==== Records provided ====

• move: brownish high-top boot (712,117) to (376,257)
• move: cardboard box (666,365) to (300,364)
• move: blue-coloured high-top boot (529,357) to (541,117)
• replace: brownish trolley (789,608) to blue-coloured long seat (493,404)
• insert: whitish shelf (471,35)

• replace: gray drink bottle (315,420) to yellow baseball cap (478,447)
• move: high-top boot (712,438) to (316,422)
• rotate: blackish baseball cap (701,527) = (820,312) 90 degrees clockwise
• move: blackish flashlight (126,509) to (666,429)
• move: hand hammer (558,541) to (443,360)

====

About this exercise:
Word for word, set down all the lines above.

Written solution:
• move: brownish high-top boot (712,117) to (376,257)
• move: cardboard box (666,365) to (300,364)
• move: blue-coloured high-top boot (529,357) to (541,117)
• replace: brownish trolley (789,608) to blue-coloured long seat (493,404)
• insert: whitish shelf (471,35)

• replace: gray drink bottle (315,420) to yellow baseball cap (478,447)
• move: high-top boot (712,438) to (316,422)
• rotate: blackish baseball cap (701,527) = (820,312) 90 degrees clockwise
• move: blackish flashlight (126,509) to (666,429)
• move: hand hammer (558,541) to (443,360)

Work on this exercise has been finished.